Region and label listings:
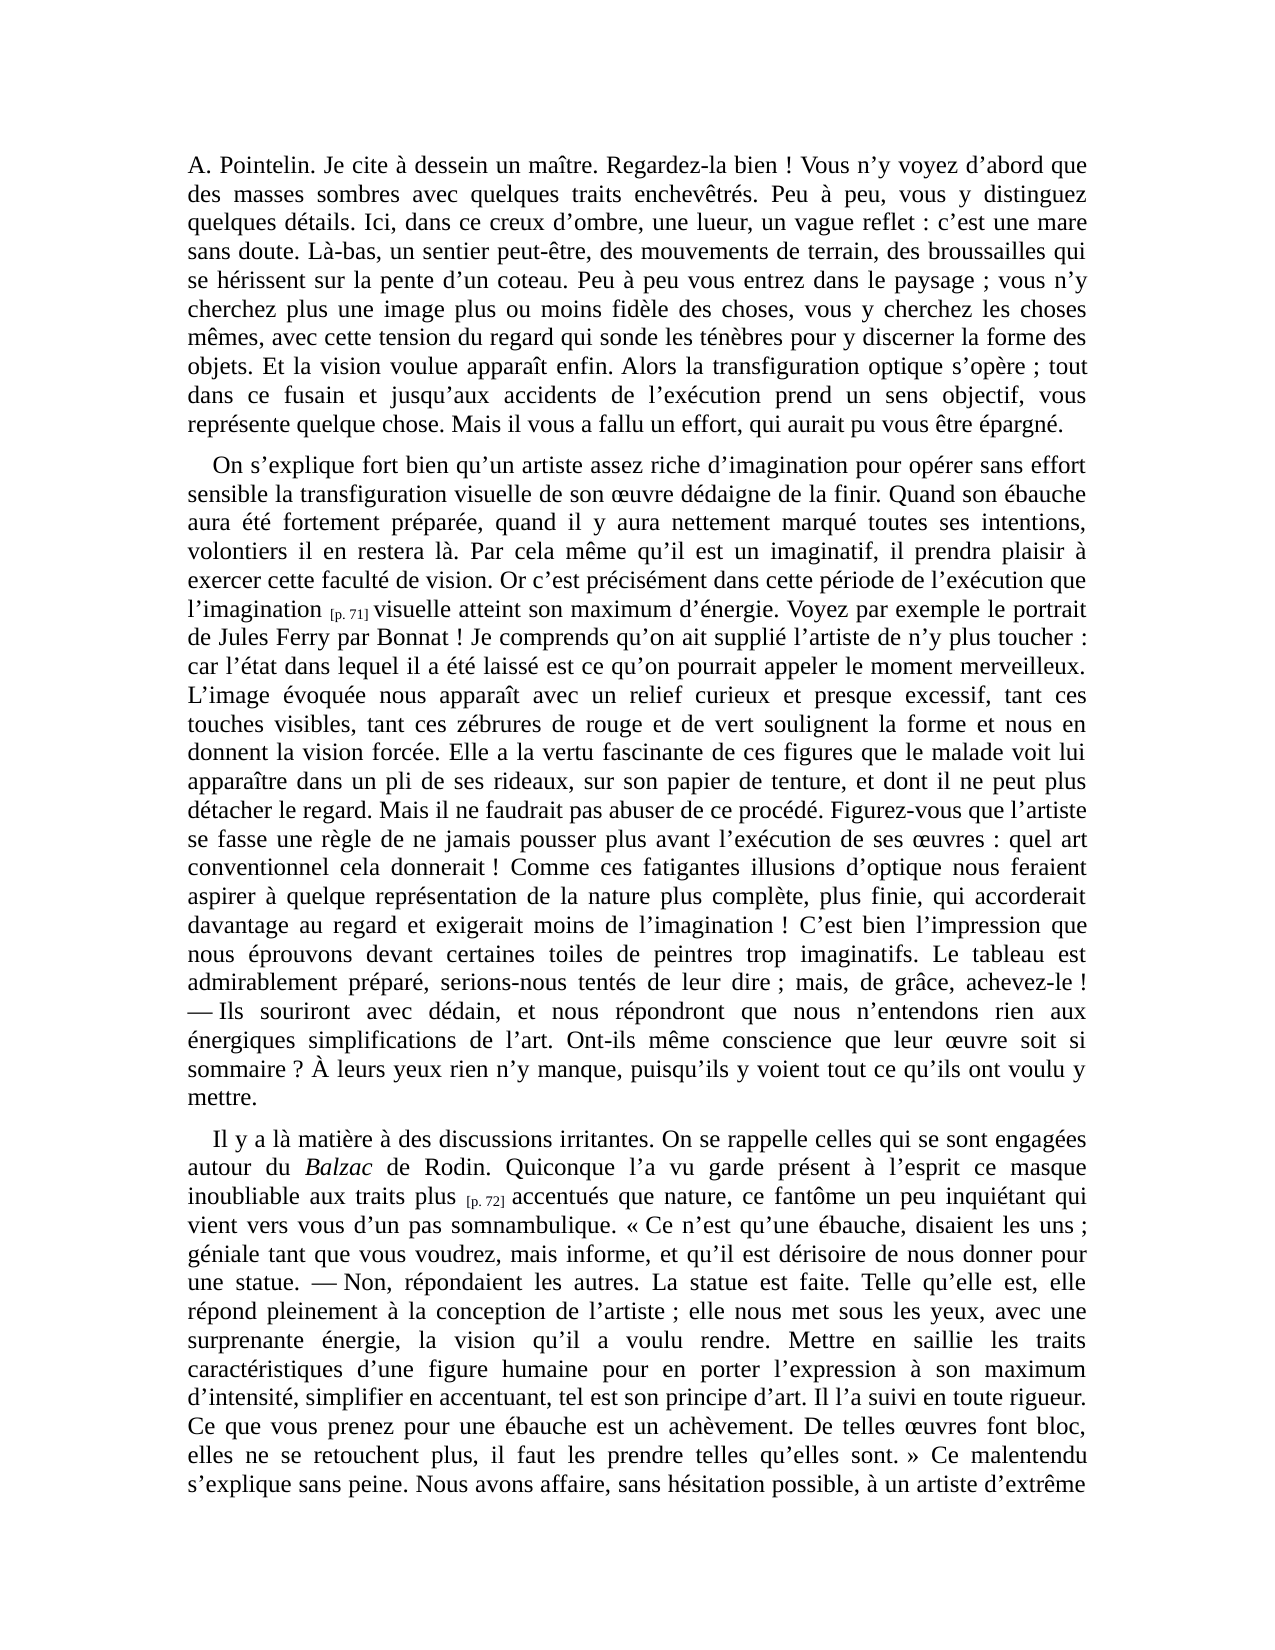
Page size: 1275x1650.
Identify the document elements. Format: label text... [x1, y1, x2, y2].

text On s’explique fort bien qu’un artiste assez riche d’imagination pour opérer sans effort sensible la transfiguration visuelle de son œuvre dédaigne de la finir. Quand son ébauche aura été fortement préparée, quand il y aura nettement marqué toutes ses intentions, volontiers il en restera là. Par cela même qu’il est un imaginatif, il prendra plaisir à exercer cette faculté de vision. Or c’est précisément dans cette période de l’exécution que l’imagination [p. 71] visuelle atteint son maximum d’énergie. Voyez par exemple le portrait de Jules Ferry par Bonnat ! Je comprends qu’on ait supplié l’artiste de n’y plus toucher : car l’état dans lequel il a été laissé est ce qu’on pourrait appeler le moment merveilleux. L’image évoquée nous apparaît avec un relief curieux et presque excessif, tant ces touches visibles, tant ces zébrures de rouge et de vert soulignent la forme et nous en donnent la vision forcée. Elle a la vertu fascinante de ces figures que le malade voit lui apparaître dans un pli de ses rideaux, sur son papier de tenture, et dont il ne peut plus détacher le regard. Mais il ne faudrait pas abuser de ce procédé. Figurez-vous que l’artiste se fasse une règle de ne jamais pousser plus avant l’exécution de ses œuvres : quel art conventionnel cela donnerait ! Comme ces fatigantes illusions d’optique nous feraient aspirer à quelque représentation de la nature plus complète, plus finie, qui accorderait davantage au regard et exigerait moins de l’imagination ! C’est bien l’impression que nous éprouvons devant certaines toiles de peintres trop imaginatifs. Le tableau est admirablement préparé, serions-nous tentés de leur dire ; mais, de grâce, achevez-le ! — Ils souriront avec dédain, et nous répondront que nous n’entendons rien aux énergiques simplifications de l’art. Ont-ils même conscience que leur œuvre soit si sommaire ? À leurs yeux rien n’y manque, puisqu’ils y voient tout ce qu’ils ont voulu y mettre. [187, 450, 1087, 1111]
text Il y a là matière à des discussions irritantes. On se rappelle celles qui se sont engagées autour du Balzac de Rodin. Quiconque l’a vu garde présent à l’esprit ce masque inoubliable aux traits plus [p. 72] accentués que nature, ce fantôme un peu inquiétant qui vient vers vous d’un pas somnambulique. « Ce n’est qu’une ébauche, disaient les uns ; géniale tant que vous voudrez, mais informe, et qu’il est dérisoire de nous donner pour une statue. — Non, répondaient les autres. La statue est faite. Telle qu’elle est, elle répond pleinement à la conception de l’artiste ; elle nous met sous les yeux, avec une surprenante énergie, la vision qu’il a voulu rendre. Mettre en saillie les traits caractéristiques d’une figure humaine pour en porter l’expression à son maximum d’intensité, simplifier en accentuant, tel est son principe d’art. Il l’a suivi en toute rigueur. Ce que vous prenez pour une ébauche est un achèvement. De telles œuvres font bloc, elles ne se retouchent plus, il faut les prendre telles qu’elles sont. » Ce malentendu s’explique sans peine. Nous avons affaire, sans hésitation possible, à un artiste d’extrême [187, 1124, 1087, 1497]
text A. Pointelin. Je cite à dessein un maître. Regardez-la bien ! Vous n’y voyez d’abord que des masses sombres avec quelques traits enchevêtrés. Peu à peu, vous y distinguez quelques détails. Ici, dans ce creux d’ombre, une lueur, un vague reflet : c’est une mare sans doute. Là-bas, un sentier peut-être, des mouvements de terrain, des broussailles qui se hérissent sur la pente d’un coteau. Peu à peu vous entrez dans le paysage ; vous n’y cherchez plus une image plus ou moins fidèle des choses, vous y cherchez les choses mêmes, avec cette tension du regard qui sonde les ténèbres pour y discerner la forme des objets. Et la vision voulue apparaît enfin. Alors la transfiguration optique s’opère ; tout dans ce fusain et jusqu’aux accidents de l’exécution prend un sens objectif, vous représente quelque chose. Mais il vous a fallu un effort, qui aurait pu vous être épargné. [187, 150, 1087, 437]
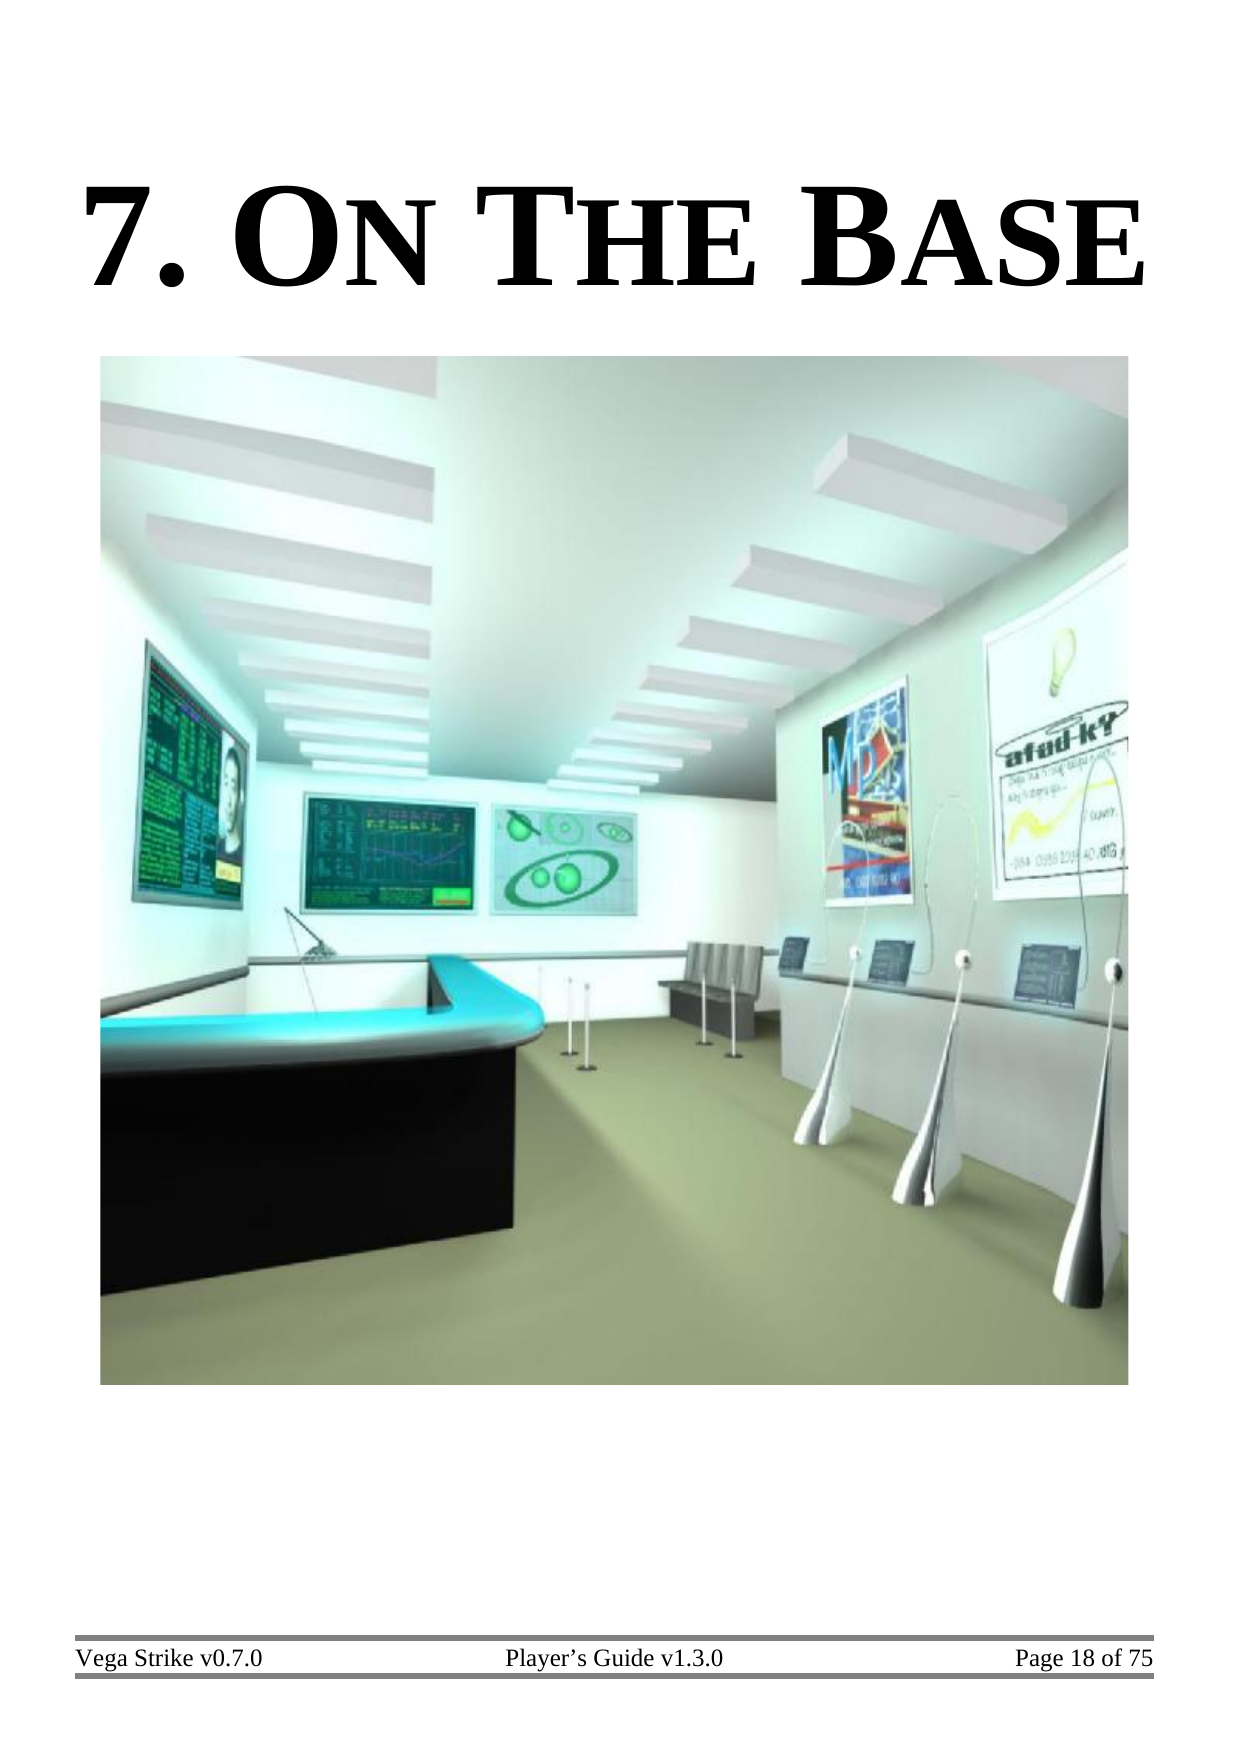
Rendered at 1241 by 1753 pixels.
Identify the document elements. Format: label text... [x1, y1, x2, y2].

WHAT IS BEING ASKED:
Count the lines in the rows above that contain the string "traits". Give only the number.

COMPLETE OUTPUT:
2